> [Work to be completed] Setting pictures aside, output exactly the lines from the start of the records to the line with "(248, 76) = (481, 130): picture -> none", that line included.

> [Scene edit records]
========
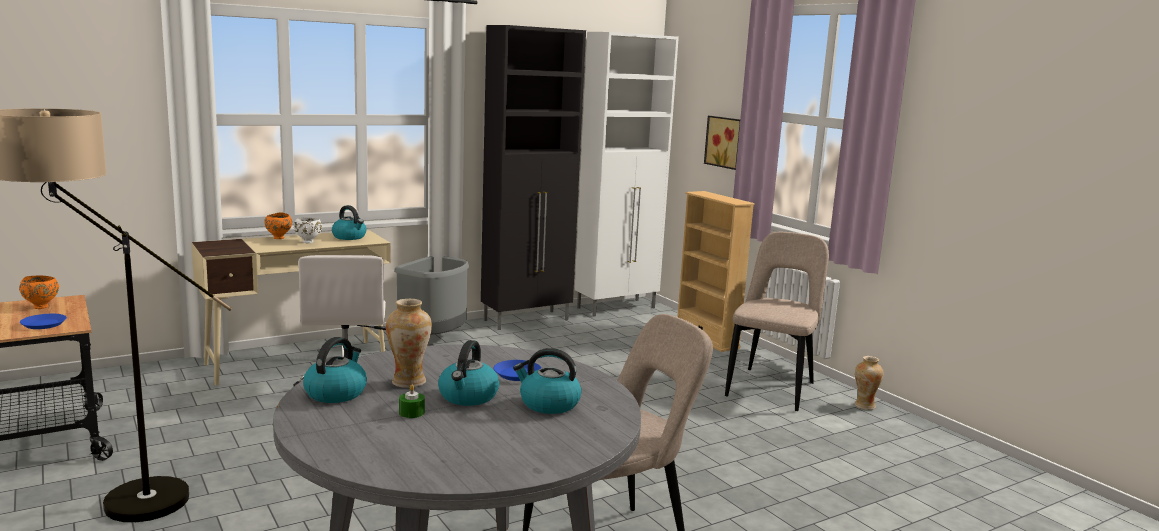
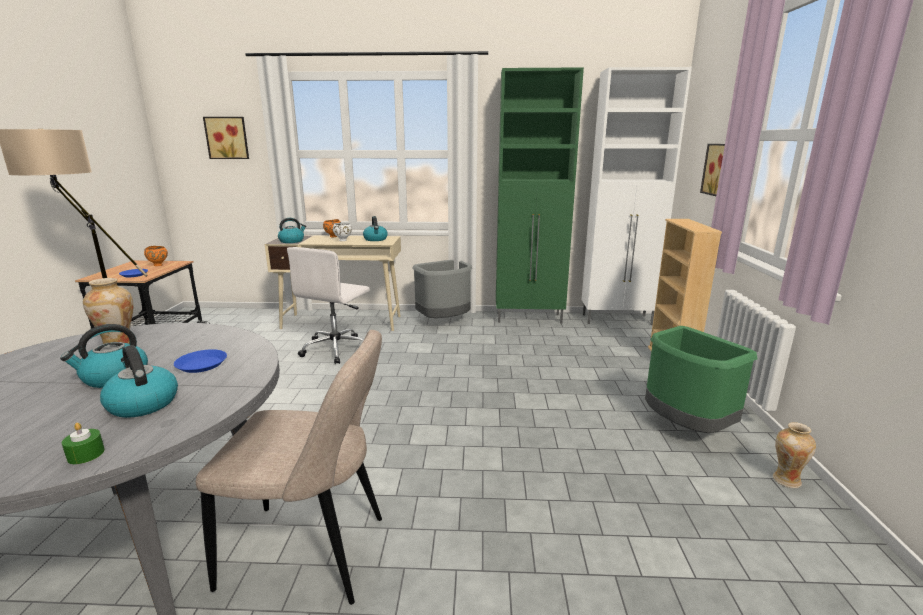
camera: 35 degrees right, 5 degrees up
(86, 94) = (227, 138): none -> picture
(336, 393) = (60, 350): kettle -> kettle (292, 241)
(411, 412) = (45, 382): green candle -> green candle (86, 454)
(527, 320) = (530, 318): black cabinet -> green cabinet
(772, 388) = (685, 427): beige chair -> green trash can

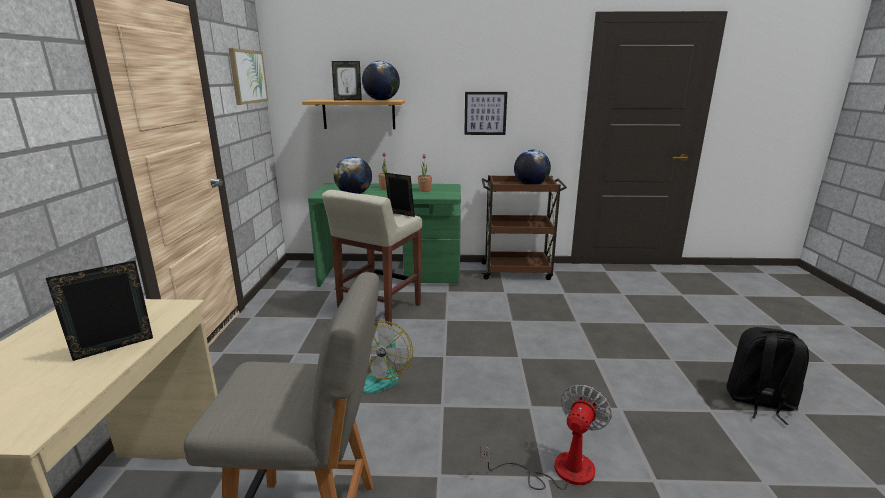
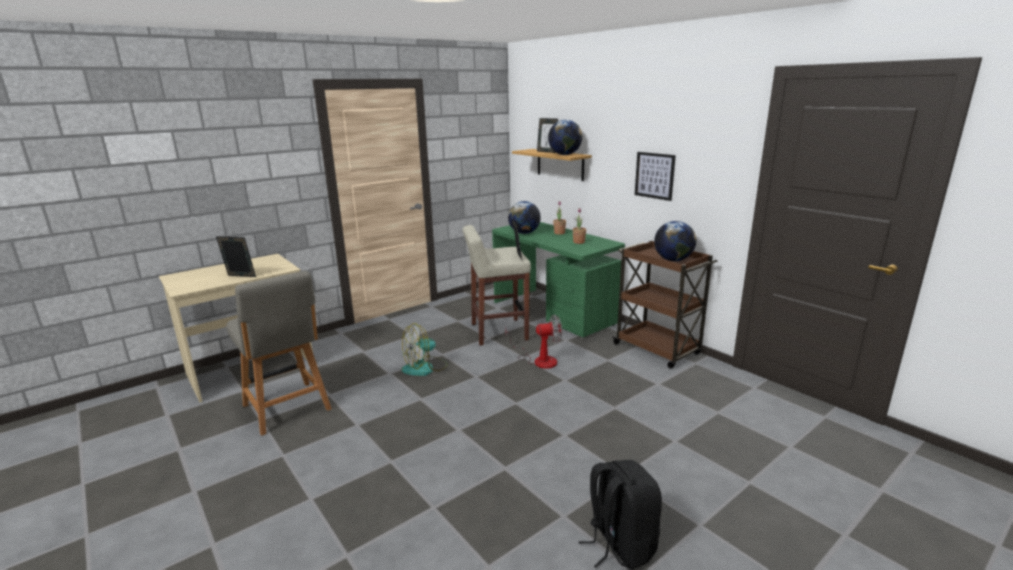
camera: 50 degrees right, 0 degrees up
(248, 76) = (481, 130): picture -> none
(559, 470) = (403, 464): fan -> fan (539, 360)

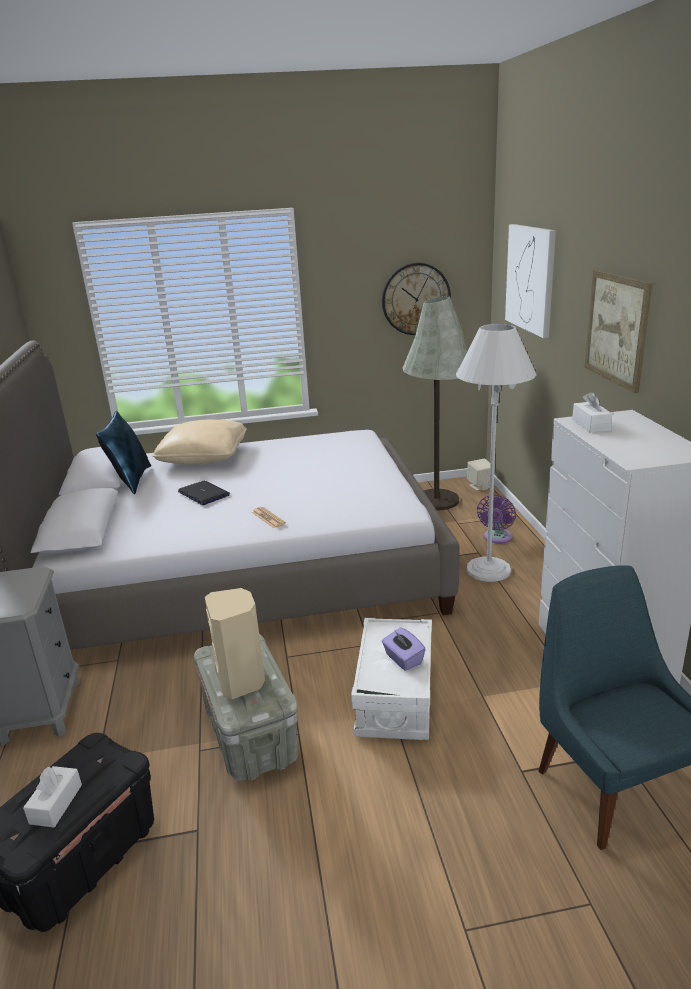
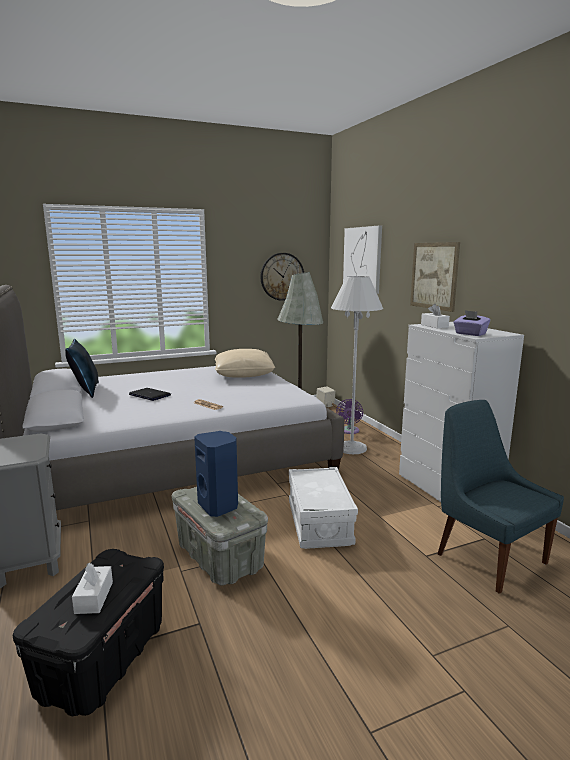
camera: 15 degrees left, 10 degrees down
(204, 457) = (138, 377): beige pillow -> beige pillow (244, 374)
(242, 681) = (219, 506): beige speaker -> blue speaker
(403, 659) = (327, 490): purple tissue box -> purple tissue box (470, 334)

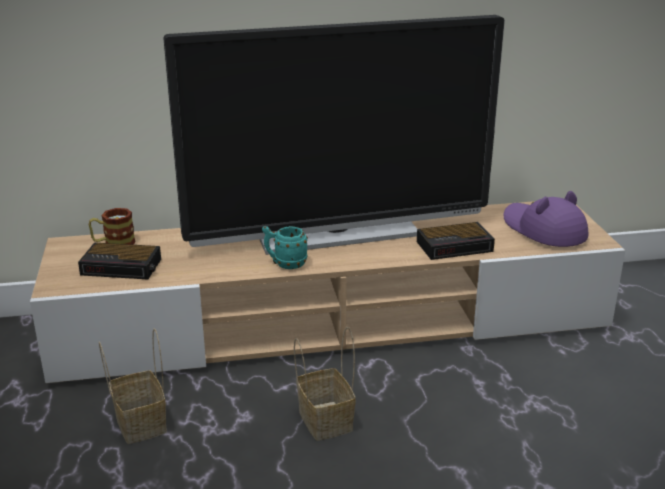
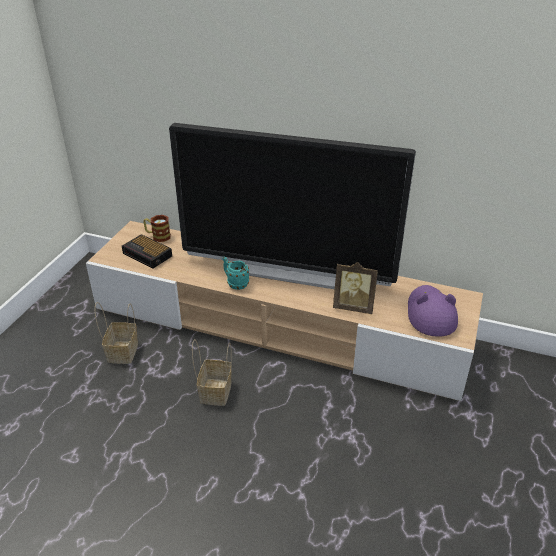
camera: 30 degrees right, 10 degrees up
(456, 246) = (353, 307): alarm clock -> picture frame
========
> [Exercise output]
camera: 35 degrees right, 5 degrees up
(86, 94) = (227, 138): none -> picture
(336, 393) = (60, 350): kettle -> kettle (292, 241)
(411, 412) = (45, 382): green candle -> green candle (86, 454)
(527, 320) = (530, 318): black cabinet -> green cabinet
(772, 388) = (685, 427): beige chair -> green trash can

camera: 50 degrees right, 0 degrees up
(248, 76) = (481, 130): picture -> none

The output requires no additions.